━━━━━ Provided data ━━━━━
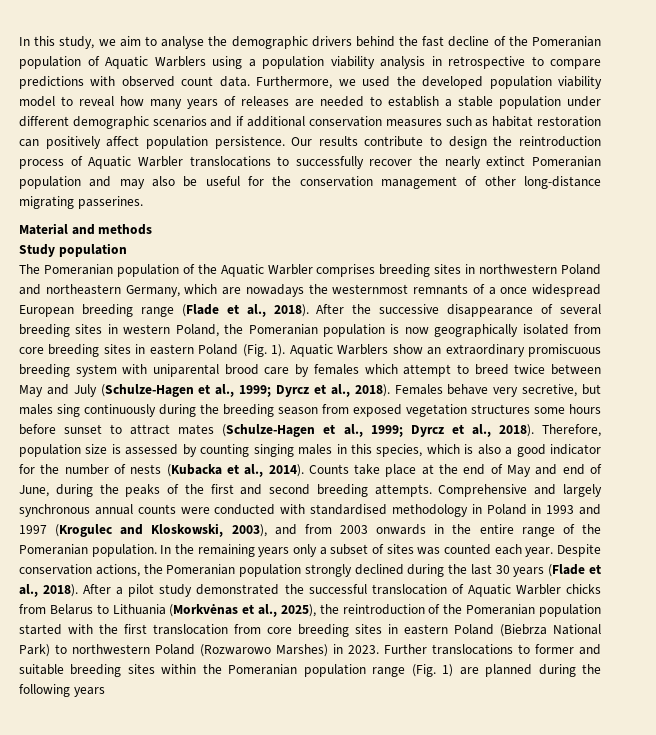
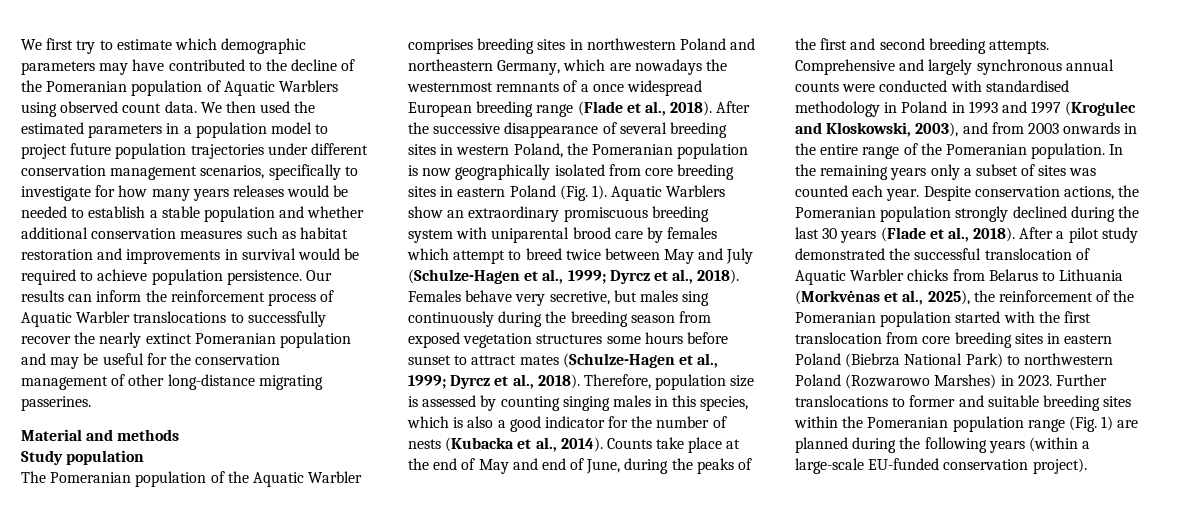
[19,36,445,49] In this study, we aim to analyse the demographic drivers behind the fast -> [21,38,307,54] [21,59,287,75] We first try to estimate which demographic parameters may have contributed to the
[248,56,601,69] [19,76,602,89] [19,96,314,109] a population viability analysis in retrospective to compare predictions with observed count data. Furthermore, we used the developed population viability model to reveal how many years of releases are -> [60,101,316,113] [21,122,329,138] [21,143,368,159] [21,164,358,180] [21,185,349,201] observed count data. We then used the estimated parameters in a population model to project future population trajectories under different conservation management scenarios, specifically to investigate for how many years releases would be
[567,96,601,107] [19,116,245,129] under different demographic scenarios and if -> [279,206,365,218] and whether
[19,136,601,149] can positively affect population persistence. Our results contribute to design the reintroduction -> [97,248,360,264] [21,269,332,285] [21,290,265,302] and improvements in survival would be required to achieve population persistence. Our results can inform the reinforcement
[152,176,175,187] also -> (80, 363) none
[342,604,425,615] reintroduction -> [998,290,1093,302] reinforcement
(105, 692) none -> [1028,437,1091,452] [795,458,1087,474] (within a large-scale EU-funded conservation project).

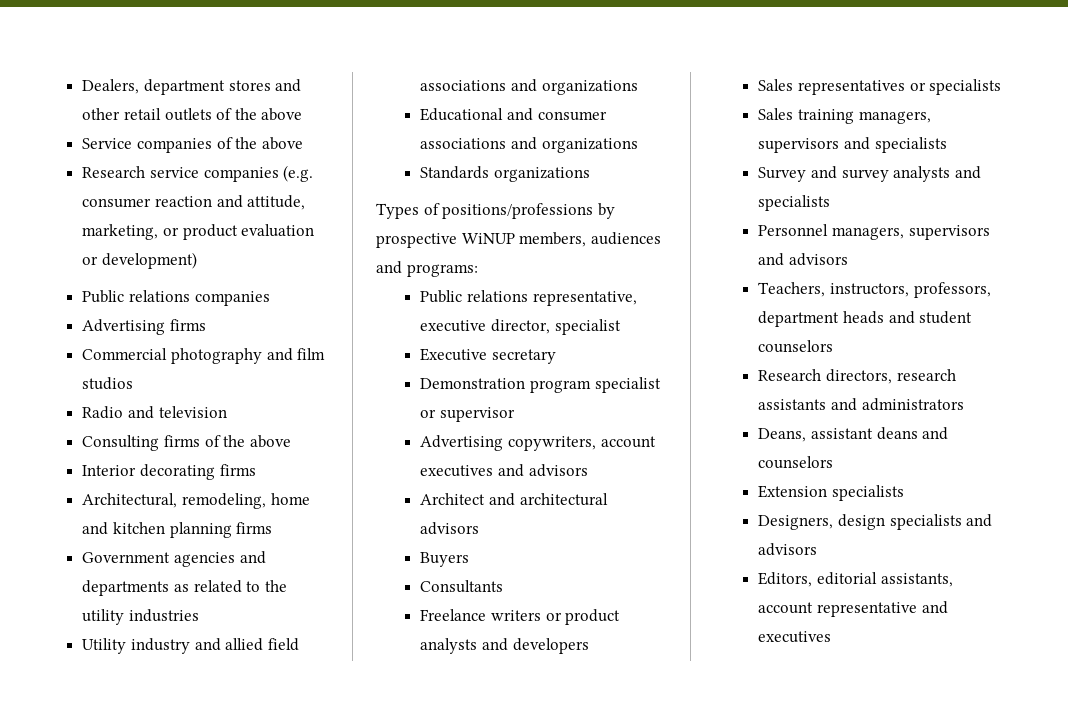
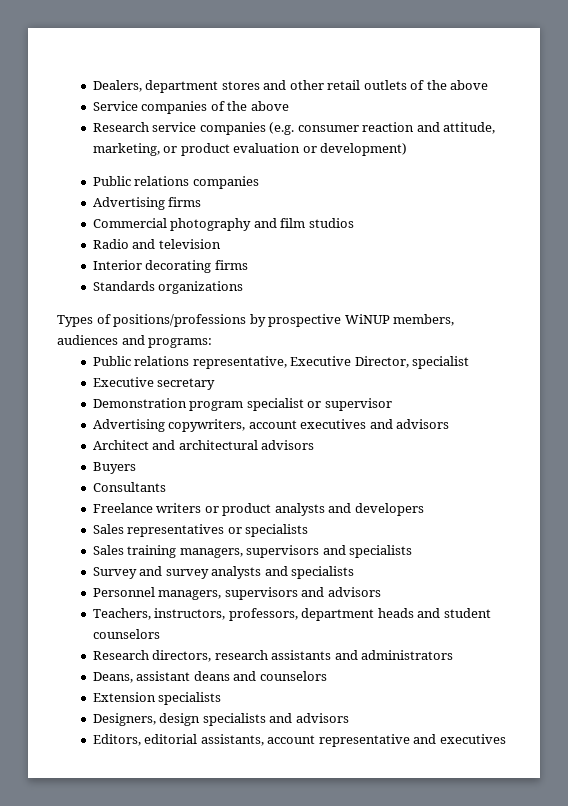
[82,435,291,451] [82,464,256,480] [82,493,310,509] [82,522,273,538] [82,551,266,567] [82,580,287,596] [82,609,199,625] [82,638,299,654] [420,79,638,95] [420,108,607,121] [420,137,638,153] Consulting firms of the above // Interior decorating firms // Architectural, remodeling, home and kitchen planning firms // Government agencies and departments as related to the utility industries // Utility industry and allied field associations and organizations // Educational and consumer associations and organizations -> [92,260,248,273] Interior decorating firms
[420,319,550,334] executive director, -> [290,356,409,368] Executive Director,

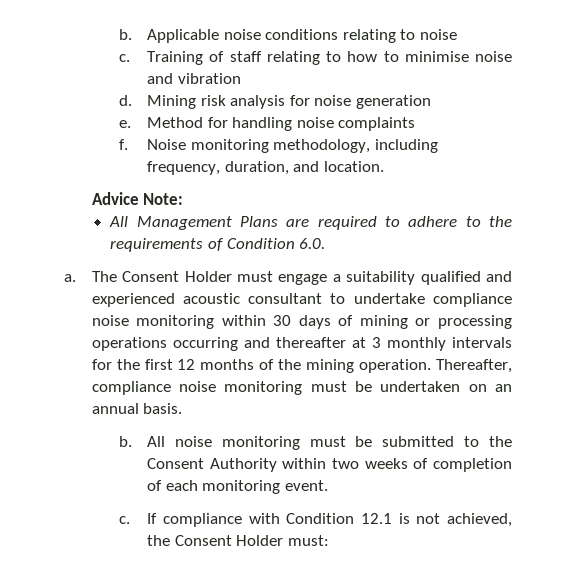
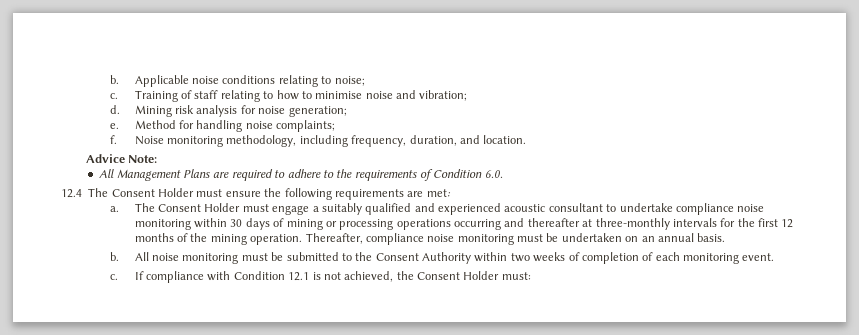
[420,29,458,40] noise -> [334,76,365,86] noise;
[177,73,241,84] vibration -> [419,90,468,101] vibration;
[356,95,432,109] generation -> [288,106,347,117] generation;
[338,117,416,131] complaints -> [276,120,336,132] complaints;
[64,271,273,282] a. The Consent Holder must -> [61,188,451,200] [110,203,269,212] 12.4 The Consent Holder must ensure the following requirements are met: // a. The Consent Holder must
[346,271,416,285] suitability -> [321,203,362,215] suitably
[371,337,446,351] 3 monthly -> [595,218,670,230] three-monthly

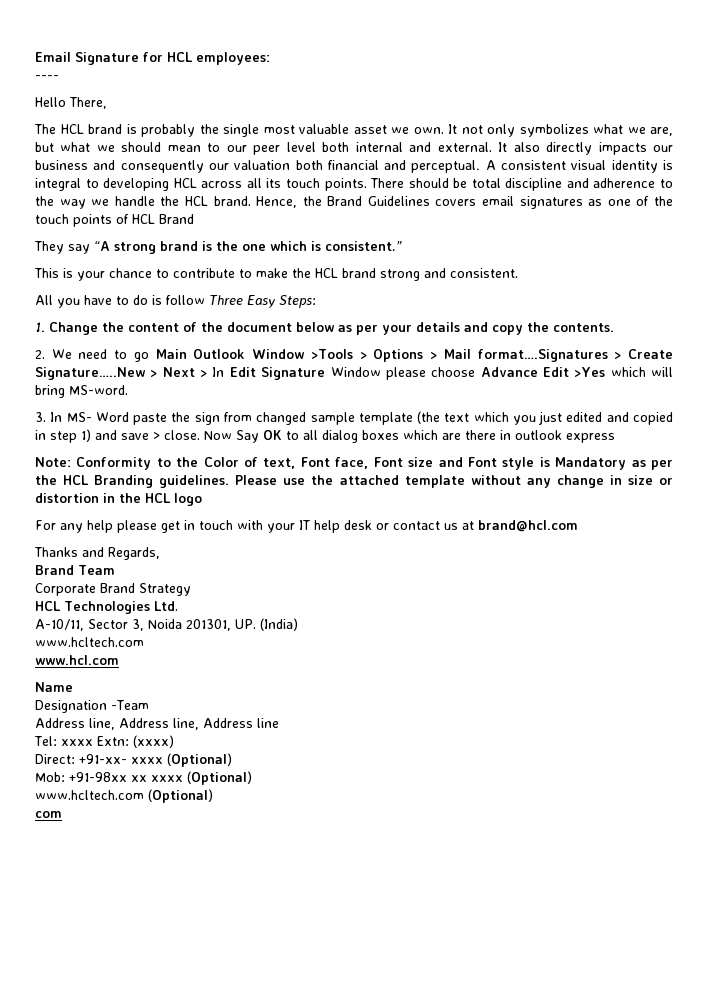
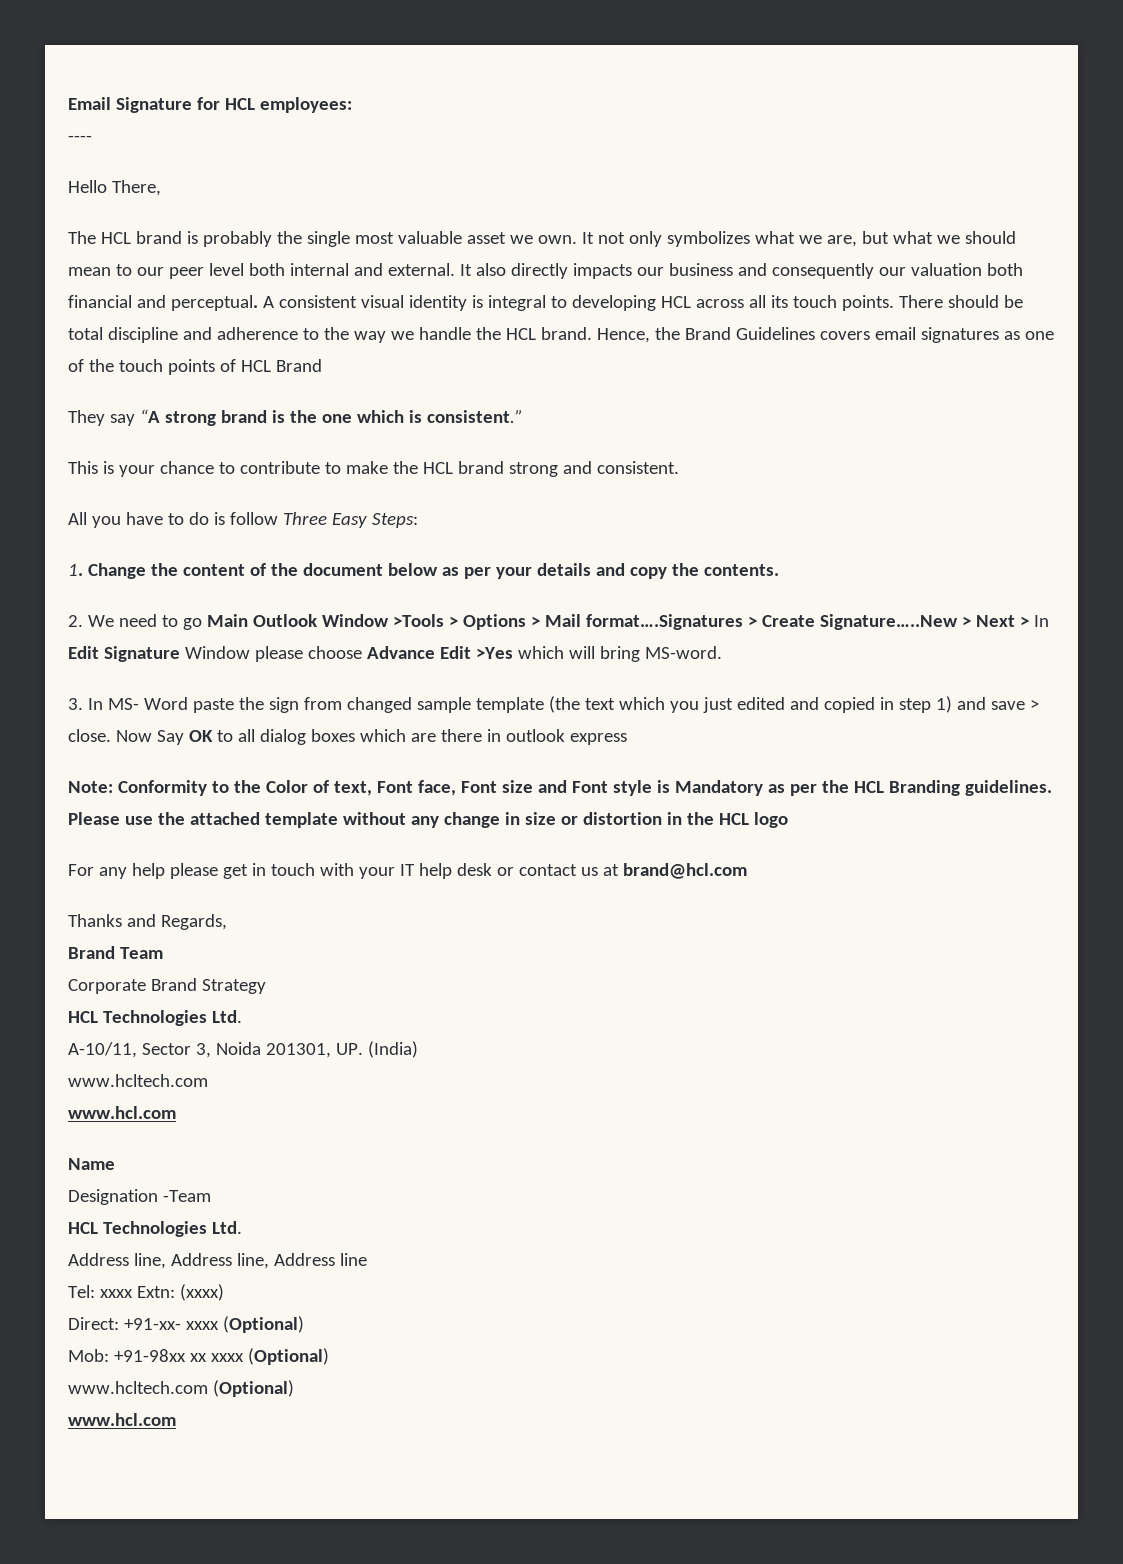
(149, 705) none -> [68,1221,242,1237] // HCL Technologies Ltd.
[35,811,62,818] com -> [68,1413,176,1426] www.hcl.com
━━━━━
**To do**
Set down exactly what runs from the line with "(149, 705) none" to the last line of the data above, including both of those lines and no others.

**Task result**
(149, 705) none -> [68,1221,242,1237] // HCL Technologies Ltd.
[35,811,62,818] com -> [68,1413,176,1426] www.hcl.com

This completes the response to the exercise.